Может быть, кардинала ввели в заблуждение Рауль Глабер и ему подобные? Однако мы видели, что если их и можно, при сильном желании и достаточной недобросовестности, призвать в свидетели, то уж во всяком случае нельзя считать авторами интересующей нас идеи. Весьма вероятно, что сам Барониус увлекался чтением Апокалипсиса. В XX главе этой таинственной эсхатологической книги много раз упоминается период в тысячу лет, и интерпретировать это можно по-разному, в том числе и буквально как срок существования мира. О том, что христиане раннего Средневековья часто обращались к Апокалипсису, свидетельствуют многочисленные рукописи X и XI веков, дошедшие до наших дней. Забытый на несколько последующих веков, Апокалипсис вновь вошел в моду в эпоху Возрождения, когда на его основе было создано множество гравюр, наиболее известная из которых принадлежит Дюреру, а наиболее фантастическая — французу Жану Дюве[28]. Возможно, эрудиты того времени ставили себя на место читателей Апокалипсиса, живших до 1000 года, и приписывали им пугающие умозаключения, до которых те сами не могли бы додуматься.

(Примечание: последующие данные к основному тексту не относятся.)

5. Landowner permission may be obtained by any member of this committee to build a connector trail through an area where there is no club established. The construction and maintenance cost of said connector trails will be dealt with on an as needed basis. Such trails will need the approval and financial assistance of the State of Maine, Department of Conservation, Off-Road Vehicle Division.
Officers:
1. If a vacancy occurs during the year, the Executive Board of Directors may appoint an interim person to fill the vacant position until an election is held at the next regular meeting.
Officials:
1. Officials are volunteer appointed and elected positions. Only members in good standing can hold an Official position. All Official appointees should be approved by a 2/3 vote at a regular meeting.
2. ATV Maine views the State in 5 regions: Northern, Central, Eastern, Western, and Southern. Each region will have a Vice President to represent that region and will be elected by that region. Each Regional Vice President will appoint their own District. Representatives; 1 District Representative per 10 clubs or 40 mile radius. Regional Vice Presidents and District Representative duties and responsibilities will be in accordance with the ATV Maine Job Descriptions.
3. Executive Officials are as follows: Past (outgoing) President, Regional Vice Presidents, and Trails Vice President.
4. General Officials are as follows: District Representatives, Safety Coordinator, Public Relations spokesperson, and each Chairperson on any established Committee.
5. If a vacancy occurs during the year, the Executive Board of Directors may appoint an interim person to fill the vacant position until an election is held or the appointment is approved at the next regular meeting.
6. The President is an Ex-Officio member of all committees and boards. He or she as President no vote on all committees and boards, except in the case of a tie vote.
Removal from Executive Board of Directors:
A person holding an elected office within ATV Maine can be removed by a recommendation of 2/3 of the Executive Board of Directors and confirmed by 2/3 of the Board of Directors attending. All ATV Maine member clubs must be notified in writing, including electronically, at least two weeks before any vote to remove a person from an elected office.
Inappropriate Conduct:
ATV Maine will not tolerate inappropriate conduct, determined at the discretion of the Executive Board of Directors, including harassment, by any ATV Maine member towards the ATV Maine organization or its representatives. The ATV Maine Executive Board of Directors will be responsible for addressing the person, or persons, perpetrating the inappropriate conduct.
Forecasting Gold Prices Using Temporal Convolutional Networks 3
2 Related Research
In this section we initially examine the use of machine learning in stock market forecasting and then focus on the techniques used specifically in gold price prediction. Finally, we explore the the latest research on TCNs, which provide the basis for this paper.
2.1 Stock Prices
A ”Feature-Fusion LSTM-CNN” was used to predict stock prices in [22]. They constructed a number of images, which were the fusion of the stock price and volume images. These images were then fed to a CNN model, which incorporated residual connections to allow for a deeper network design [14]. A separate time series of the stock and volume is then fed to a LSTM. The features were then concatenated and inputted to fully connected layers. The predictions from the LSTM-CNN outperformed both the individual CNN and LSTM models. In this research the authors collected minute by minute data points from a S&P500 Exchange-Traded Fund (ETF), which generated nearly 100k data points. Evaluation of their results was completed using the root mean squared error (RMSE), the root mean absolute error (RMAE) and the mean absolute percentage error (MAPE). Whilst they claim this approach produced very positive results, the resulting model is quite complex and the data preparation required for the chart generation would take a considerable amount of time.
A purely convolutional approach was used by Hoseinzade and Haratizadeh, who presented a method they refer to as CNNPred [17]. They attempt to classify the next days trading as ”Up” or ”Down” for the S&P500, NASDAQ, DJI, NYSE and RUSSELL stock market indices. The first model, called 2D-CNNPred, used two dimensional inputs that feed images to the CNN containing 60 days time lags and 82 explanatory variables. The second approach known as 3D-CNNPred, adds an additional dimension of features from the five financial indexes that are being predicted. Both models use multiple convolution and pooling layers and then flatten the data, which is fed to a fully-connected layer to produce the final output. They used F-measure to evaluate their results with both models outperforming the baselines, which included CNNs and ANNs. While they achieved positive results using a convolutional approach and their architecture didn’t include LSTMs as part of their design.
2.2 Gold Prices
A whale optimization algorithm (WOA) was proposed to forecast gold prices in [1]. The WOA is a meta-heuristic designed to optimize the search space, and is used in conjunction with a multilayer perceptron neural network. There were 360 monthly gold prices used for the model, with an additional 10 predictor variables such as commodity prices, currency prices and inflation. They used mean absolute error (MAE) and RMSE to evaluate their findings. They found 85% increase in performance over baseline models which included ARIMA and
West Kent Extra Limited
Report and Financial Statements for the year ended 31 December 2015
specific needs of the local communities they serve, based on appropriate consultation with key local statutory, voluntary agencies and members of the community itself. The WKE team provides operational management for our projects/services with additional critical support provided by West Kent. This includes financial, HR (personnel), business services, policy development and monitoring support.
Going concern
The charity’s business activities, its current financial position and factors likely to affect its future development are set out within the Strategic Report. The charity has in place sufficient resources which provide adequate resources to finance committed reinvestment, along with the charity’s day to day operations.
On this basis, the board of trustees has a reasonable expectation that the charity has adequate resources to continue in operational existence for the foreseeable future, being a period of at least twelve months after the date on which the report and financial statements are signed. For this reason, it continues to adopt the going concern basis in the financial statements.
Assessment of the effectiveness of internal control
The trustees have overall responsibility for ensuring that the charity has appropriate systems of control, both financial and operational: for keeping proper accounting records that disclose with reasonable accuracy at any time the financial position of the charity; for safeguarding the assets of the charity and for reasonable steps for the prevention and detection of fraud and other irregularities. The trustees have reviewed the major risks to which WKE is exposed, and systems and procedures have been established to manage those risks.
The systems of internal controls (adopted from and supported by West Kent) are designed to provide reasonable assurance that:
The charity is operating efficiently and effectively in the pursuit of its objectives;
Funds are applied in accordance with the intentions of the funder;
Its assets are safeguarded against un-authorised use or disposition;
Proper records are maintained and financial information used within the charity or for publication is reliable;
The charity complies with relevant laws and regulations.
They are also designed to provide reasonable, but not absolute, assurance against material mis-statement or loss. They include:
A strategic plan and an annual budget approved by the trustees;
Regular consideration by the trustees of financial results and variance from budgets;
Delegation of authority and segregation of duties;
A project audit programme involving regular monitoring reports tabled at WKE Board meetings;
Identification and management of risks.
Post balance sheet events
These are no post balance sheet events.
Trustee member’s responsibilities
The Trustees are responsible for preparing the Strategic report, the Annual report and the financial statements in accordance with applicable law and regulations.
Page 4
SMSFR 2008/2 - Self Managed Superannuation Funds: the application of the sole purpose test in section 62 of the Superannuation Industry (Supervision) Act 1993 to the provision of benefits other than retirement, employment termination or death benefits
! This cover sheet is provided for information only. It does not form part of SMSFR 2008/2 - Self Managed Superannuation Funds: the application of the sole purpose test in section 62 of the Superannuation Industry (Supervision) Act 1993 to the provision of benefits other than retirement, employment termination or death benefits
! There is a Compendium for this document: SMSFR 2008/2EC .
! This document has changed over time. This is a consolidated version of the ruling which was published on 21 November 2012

В результате, после Барониуса, при Людовике XIII, появился скрупулезный труд аббата Ле Вассера, который упоминает и Рауля Глабера, и «белые одеяния новых церквей». За ним следует, почти дословно его переписывая, первый парижский археолог Соваль, живший при Людовике XIV. Он приходит уже почти к тем же выводам, что Мишле. Видимо, именно его труды и послужили основой для вставки, внесенной в летопись Гиршау.

И вот к XVIII веку уже все верят в ужасы тысячного года; о них часто говорят проповедники и монахи, для которых особенно важны упоминания о завещаниях и дарах в пользу Церкви. В 1769 году англичанин Робертсон[29] впервые дает окончательную формулировку идеи и собирает все подтверждающие ее источники. Его работа, переведенная на французский язык, распространяется на волне англомании и начинает изучаться в школах. Мишле и ему подобным остается лишь состязаться в украшении готовой темы живописными подробностями.